Randal Falker

CSU Sibiu
- Position: Power forward / center
- League: Romanian League

Personal information
- Born: July 22, 1985 (age 40) St. Louis, Missouri, U.S.
- Listed height: 6 ft 7 in (2.01 m)
- Listed weight: 254 lb (115 kg)

Career information
- High school: Gateway (St. Louis, Missouri)
- College: Southern Illinois (2004–2008)
- NBA draft: 2008: undrafted
- Playing career: 2008–present

Career history
- 2008–2012: Cholet
- 2012–2013: Beşiktaş
- 2013–2016: Nancy
- 2016–2017: AEK Athens
- 2017: Steaua Bucharest
- 2017–2018: Salta Basket
- 2018: Steaua Bucharest
- 2018–present: Sibiu

Career highlights
- French League Foreign Player's MVP (2014); French League Top Rebounder (2014); French League champion (2010); Match des Champions winner (2010); 2× First-team All-MVC (2007, 2008); 2x MVC All-Defensive Team (2007, 2008); MVC Defensive MVP (2007); MVC Most-Improved Team (2006);

= Randal Falker =

American basketball player

Randal Alan Falker (born July 22, 1985) is an American professional basketball player for CSU Sibiu of the Romanian League. He is 2.01 m tall and weighs 115 kg power forward-center.

==High school career==
Falker played high school basketball at Gateway. He was rated by Scout.com as a two-star prospect, the No. 3 power forward in the state of Missouri, and the No. 85 overall prospect nationally, in the class of 2003.

==College career==
Falker played 3 seasons (2004–2007) in the NCAA college basketball championship, playing for Southern Illinois University's Salukis under coach Chris Lowery. As a sophomore, Falker's explosive rebounding and shot-blocking won him MVP honors at the Missouri Valley Conference. As a junior, the 6-foot-7-inch forward averaged 12.3 points and 7.7 rebounds per game for the Salukis. Falker led the league in blocked shots and helped SIU advance to the Sweet 16 round of the NCAA basketball tournament.

==Professional career==
After not being drafted at the NBA's 2008 NBA draft, Falker decided to initiate his pro career in Europe. To this end, in the summer of 2008, he signed with Cholet Basket (French Pro A League), where he became a major player of the team, under head coach Erman Kunter, and one of the best rebounders of the league. With Cholet, he also played in European-wide competitions, such as the EuroChallenge 2008–09 season, where his team reached the Final game, the EuroCup 2009–10 season, and the EuroLeague 2010–11 season. In 2010, he won the French Pro A League championship with Cholet.

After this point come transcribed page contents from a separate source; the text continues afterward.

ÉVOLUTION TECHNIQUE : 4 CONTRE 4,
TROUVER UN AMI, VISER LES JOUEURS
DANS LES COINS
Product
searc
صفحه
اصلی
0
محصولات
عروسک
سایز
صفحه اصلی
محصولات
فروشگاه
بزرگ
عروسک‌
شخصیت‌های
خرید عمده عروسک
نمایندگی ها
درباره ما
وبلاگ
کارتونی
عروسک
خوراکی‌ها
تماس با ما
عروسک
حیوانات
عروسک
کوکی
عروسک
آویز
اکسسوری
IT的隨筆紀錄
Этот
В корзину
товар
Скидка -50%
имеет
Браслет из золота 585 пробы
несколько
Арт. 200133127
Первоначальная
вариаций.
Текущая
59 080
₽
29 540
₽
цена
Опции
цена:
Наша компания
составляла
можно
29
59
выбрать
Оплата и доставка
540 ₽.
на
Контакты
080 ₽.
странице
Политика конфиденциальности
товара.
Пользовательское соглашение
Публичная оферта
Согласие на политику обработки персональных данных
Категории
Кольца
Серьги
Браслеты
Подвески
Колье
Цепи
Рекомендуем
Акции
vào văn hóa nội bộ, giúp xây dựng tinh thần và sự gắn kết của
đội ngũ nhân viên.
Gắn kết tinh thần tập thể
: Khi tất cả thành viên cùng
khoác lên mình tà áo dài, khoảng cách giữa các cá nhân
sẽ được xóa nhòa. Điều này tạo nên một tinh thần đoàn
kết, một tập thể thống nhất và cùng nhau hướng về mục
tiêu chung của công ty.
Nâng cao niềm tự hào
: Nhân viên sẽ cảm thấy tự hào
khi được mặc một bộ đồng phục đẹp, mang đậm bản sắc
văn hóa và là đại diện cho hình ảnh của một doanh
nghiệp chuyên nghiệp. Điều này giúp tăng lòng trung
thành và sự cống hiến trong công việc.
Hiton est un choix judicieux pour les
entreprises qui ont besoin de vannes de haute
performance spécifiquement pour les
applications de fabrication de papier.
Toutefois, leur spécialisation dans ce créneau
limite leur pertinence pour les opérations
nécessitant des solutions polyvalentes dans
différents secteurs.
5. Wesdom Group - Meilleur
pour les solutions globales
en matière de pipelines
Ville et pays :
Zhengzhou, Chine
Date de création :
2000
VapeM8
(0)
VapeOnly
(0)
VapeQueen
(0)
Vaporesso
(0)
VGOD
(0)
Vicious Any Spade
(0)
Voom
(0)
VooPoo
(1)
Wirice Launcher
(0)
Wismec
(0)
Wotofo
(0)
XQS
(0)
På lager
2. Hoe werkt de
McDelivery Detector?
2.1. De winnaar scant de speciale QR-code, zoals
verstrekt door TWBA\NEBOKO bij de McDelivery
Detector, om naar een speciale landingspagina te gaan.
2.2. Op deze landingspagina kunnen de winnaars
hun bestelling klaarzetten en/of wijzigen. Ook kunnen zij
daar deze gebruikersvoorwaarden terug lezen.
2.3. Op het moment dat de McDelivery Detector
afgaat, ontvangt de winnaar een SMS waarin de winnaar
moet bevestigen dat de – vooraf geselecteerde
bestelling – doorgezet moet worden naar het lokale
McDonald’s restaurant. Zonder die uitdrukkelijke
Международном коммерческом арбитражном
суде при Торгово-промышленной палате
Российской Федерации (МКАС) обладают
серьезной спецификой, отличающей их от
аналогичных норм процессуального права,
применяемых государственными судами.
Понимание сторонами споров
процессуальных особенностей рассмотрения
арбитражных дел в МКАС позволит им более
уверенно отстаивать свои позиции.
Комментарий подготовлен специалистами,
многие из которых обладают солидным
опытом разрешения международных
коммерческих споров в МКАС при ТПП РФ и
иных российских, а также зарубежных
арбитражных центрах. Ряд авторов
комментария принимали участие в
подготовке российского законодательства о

On September 26, 2012, Falker signed with Beşiktaş – one of the Turkish Basketball Super League teams, for the 2012–13 season.

On July 3, 2013, Falker signed a one-year contract with SLUC Nancy Basket of France. In February 2014, he extended his contract until 2016. At the end of the 2013–14 LNB Pro A season, he was named the league's best foreign player of the season.

On October 10, 2016, Falker signed with Greek club AEK Athens and on January 29, 2017, he signed with Steaua București of the Liga Națională. On August 13, 2018, Falker joined CSU Sibiu of the Romanian League.